YOUR ROLE: Classify patterns. Are certain types of changes
(e.g., config changes, test additions) consistently assigned
higher risk modes than their outcomes justify? Which change
types are correctly calibrated?

Propose threshold adjustments — based on data, recommend specific calibration changes:
- Should sentinel risk thresholds change?
- Should mode selection criteria adjust?
- Are certain gate steps consistently unhelpful and candidates for removal?
- Should time-to-gate targets change?

Present retrospective to Aaron — summary with data and specific recommendations. Format:

## Invariance Health — 10-Invocation Retrospective

**Period**: [date range]
**Gate invocations**: 10
**Pass rate**: X/10
**Override rate**: X/10
**Avg time-to-gate**: Xs (Light), Xs (Standard), Xs (Full)
**Total cost**: $X.XX

### Calibration Assessment
- False positive rate: X% (target <20%)
- False negative rate: X% (target <5%)
- Mode accuracy: X/10 changes were in the right mode

### Surgeon Assessment
- Cardiologist: [over-gating / under-gating / well-calibrated]
- Neurologist: [pattern findings]

### Recommendations
1. [specific adjustment with data backing]
2. [specific adjustment with data backing]

Feedback Loop

Recommendations from invariance-health feed back into the system:

gate invocations → evidence store → invariance-health analysis
                                          ↓
                                    recommendations
                                          ↓
                        architectural-gate risk stratification
                        sentinel threshold adjustments
                        mode selection criteria updates

The system learns from its own gating decisions. This is not static configuration — it evolves based on empirical outcomes.

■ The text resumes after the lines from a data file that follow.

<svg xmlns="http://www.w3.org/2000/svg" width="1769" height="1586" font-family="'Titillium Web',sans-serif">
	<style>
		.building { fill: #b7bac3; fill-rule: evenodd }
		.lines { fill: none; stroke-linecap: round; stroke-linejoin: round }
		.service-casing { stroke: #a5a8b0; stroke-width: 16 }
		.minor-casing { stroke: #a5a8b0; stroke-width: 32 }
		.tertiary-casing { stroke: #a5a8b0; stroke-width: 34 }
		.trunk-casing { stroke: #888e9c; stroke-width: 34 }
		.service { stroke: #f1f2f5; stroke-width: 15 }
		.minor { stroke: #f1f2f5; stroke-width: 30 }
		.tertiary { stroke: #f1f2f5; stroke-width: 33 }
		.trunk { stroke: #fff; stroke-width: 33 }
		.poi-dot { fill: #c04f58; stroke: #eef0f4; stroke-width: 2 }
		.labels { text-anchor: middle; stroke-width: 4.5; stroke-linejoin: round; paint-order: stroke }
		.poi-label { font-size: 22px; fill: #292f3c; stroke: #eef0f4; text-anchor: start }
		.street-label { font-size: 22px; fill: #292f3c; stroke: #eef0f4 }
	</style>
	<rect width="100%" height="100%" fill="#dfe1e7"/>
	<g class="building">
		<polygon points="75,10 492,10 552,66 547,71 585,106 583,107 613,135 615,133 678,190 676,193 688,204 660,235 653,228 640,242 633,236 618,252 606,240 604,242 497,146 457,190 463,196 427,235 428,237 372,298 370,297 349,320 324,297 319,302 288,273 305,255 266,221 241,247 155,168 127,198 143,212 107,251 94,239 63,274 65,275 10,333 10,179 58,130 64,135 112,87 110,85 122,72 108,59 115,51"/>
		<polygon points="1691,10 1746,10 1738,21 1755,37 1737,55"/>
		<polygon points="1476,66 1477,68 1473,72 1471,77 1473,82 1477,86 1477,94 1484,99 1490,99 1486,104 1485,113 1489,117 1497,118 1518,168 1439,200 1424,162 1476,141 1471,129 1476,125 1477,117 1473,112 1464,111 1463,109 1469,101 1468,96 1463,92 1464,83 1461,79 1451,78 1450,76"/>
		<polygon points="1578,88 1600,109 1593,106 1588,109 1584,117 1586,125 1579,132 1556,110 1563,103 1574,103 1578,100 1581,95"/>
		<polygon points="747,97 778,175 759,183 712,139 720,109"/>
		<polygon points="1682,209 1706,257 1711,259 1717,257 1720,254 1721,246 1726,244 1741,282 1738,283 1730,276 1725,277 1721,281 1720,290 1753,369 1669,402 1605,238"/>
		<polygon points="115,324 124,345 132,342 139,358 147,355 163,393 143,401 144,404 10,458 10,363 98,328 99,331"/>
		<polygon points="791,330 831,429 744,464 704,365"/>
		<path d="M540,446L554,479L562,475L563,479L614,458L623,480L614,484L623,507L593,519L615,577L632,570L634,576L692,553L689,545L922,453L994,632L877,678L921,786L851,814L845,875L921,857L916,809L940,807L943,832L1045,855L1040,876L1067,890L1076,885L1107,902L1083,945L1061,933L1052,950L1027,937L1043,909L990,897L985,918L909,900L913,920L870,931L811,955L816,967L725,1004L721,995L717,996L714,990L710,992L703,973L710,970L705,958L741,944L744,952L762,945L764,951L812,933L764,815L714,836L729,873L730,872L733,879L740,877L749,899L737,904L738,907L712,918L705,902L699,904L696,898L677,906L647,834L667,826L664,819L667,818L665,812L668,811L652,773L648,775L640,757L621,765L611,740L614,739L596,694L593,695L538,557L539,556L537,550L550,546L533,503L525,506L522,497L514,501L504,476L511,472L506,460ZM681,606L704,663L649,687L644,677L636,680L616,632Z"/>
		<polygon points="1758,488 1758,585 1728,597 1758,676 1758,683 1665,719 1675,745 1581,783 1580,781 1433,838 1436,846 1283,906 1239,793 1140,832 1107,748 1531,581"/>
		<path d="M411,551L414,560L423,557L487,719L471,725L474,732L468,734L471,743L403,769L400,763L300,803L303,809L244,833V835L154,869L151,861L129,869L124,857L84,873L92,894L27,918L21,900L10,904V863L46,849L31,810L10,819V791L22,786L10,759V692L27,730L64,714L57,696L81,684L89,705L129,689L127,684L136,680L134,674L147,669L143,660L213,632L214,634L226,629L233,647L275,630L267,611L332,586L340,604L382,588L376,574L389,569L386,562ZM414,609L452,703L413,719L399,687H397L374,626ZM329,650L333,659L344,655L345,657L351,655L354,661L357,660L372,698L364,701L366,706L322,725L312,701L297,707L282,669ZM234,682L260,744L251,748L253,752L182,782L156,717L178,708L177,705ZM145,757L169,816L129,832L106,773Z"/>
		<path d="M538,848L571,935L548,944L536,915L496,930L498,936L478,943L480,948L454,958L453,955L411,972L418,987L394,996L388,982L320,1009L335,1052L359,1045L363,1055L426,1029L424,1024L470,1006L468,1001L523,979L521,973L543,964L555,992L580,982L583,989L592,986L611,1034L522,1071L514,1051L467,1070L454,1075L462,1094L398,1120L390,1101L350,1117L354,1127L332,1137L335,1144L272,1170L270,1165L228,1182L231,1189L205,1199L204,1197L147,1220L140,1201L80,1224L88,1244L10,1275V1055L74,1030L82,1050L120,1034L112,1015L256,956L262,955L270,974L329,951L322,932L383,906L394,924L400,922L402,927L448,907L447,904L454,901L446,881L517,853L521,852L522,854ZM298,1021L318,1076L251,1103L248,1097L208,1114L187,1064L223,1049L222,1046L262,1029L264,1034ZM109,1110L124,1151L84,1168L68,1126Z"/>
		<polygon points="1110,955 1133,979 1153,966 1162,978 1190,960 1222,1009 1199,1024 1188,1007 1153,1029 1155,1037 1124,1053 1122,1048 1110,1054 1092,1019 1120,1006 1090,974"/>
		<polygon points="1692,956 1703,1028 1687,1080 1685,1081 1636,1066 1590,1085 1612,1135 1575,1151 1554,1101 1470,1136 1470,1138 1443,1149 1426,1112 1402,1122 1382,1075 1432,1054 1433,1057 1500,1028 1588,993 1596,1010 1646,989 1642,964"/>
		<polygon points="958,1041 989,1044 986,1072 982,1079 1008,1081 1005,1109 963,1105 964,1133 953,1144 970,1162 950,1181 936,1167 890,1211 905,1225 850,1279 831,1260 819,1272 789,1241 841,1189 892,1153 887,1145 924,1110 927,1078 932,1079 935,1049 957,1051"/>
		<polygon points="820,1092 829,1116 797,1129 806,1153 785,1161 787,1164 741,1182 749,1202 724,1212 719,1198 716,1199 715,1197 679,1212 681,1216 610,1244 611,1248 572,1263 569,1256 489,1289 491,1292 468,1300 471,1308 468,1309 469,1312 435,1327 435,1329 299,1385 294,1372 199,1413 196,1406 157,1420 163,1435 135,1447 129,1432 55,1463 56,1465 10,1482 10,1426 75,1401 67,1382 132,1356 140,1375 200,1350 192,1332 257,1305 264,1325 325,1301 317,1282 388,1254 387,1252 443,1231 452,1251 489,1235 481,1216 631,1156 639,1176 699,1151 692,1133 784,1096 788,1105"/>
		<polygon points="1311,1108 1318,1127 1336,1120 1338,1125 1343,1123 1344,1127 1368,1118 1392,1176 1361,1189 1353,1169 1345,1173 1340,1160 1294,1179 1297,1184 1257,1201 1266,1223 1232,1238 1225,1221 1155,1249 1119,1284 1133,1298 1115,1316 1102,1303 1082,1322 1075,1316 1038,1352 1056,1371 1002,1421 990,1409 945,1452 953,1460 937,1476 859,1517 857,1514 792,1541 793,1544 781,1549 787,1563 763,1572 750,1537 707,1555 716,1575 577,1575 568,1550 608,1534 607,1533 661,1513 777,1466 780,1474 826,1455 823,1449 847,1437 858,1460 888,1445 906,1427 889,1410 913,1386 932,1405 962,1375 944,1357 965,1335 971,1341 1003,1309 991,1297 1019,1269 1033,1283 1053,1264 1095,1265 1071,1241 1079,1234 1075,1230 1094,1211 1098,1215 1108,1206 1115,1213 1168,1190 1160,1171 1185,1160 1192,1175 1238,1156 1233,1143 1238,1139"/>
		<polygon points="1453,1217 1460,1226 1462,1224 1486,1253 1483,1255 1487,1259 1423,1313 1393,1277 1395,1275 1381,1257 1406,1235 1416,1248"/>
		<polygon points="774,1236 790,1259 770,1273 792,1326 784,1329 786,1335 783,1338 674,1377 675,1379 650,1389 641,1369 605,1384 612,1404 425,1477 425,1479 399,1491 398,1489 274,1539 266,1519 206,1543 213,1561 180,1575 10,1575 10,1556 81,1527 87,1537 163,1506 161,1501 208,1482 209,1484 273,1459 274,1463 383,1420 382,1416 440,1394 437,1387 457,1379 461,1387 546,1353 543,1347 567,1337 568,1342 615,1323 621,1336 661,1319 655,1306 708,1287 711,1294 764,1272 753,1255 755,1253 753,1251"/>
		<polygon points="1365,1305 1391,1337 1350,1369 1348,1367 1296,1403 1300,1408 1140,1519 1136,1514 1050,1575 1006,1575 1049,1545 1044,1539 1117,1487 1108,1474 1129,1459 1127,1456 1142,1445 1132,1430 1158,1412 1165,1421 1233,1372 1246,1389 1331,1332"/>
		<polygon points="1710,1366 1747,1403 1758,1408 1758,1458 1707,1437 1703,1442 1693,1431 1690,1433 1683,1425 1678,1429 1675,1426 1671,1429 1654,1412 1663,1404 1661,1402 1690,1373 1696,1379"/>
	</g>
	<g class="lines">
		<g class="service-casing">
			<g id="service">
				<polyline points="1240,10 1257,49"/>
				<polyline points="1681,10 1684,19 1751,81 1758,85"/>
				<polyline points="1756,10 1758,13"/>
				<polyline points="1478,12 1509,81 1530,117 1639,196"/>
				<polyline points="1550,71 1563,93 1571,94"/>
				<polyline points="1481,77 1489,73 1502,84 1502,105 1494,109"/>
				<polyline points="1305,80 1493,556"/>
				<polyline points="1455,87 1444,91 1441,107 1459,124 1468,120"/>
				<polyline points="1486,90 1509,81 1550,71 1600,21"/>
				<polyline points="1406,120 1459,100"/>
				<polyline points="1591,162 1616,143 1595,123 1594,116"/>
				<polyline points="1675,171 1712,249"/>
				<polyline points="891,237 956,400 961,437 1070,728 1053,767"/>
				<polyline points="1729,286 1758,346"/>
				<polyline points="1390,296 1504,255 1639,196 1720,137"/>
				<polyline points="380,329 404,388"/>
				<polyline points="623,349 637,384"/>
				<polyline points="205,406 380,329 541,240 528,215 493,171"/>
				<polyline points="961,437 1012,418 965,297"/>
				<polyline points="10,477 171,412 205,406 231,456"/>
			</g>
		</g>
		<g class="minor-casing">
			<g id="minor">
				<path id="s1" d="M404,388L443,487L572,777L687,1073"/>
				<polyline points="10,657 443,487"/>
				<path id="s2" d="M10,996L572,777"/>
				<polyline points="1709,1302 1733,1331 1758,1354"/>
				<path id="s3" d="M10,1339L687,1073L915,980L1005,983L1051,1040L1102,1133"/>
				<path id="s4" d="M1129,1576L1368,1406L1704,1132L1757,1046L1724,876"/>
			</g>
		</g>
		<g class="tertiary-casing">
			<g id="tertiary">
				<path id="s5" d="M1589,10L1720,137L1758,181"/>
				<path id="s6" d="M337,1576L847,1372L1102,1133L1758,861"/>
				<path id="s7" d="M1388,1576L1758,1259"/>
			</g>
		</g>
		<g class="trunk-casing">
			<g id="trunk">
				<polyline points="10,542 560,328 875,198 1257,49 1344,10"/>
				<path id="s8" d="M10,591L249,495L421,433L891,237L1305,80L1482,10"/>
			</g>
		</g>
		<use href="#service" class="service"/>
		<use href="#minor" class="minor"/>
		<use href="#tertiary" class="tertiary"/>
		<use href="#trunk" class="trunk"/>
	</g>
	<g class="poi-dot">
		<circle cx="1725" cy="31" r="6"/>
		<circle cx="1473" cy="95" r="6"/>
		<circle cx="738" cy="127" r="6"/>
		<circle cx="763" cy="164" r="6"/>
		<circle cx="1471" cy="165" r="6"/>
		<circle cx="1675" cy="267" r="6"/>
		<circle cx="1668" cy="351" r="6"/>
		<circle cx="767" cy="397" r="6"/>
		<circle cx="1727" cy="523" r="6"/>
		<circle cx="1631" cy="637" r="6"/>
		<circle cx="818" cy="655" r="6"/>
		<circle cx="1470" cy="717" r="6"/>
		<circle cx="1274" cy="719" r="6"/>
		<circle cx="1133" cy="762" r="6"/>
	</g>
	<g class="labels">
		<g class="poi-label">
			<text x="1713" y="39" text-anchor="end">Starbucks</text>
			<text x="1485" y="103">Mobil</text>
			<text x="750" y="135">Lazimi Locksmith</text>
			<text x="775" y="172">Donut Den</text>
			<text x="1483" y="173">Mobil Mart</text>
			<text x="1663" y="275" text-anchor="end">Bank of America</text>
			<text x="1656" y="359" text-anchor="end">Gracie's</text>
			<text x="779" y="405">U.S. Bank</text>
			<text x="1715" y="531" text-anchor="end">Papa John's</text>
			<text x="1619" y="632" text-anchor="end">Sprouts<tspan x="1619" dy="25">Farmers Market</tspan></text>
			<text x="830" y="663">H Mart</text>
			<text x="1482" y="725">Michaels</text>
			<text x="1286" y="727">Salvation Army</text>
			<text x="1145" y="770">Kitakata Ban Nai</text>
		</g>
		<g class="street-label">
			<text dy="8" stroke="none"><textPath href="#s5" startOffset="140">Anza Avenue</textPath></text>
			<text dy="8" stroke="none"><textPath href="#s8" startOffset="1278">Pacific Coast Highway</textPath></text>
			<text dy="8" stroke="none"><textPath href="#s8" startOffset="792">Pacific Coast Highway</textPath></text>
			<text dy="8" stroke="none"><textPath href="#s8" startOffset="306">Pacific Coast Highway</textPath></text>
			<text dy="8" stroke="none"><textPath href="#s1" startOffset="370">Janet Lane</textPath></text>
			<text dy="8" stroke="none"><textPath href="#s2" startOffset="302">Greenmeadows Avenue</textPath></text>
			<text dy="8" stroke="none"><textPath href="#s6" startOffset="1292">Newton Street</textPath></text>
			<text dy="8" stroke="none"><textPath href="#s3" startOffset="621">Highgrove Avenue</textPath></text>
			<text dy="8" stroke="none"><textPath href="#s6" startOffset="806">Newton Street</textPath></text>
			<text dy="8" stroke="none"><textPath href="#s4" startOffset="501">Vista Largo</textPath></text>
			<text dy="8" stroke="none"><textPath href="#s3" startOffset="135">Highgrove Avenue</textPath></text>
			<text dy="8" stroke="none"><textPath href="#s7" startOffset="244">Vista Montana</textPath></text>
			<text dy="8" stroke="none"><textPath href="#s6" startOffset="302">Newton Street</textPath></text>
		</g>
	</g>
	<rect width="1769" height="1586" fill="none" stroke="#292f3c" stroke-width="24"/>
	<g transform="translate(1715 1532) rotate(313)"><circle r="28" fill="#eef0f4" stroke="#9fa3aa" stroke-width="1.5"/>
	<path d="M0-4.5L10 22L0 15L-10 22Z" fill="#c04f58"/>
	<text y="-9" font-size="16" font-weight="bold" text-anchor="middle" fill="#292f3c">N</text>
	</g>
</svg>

Real-Time Signals (supplement to retrospectives)

The cross-exam raised a valid point: 10-invocation retrospectives are purely retrospective. To catch fast-evolving issues, also monitor these real-time signals:

Signal	Detection	Action
3 consecutive overrides	Evidence store query	Trigger early retrospective
Gate time exceeds 2x target	Timer in gate execution	Flag for investigation
Surgeon disagreement rate >50% over 5 invocations	Evidence store query	Trigger cross-exam on the gate system itself
Zero gates in 48h despite active development	Absence detection	Are gates being silently skipped?

What NOT to Do

Do NOT adjust thresholds without data — gut feelings about "too much gating" are not evidence. Run the metrics first.
Do NOT remove gate steps based on a single retrospective — look for consistent patterns across multiple cycles before removing steps.
Do NOT optimize for speed at the expense of catch rate — the goal is calibrated gating, not fast gating.
Do NOT ignore the metacognition layer — if invariance-health stops running, the gates become static and will drift from reality.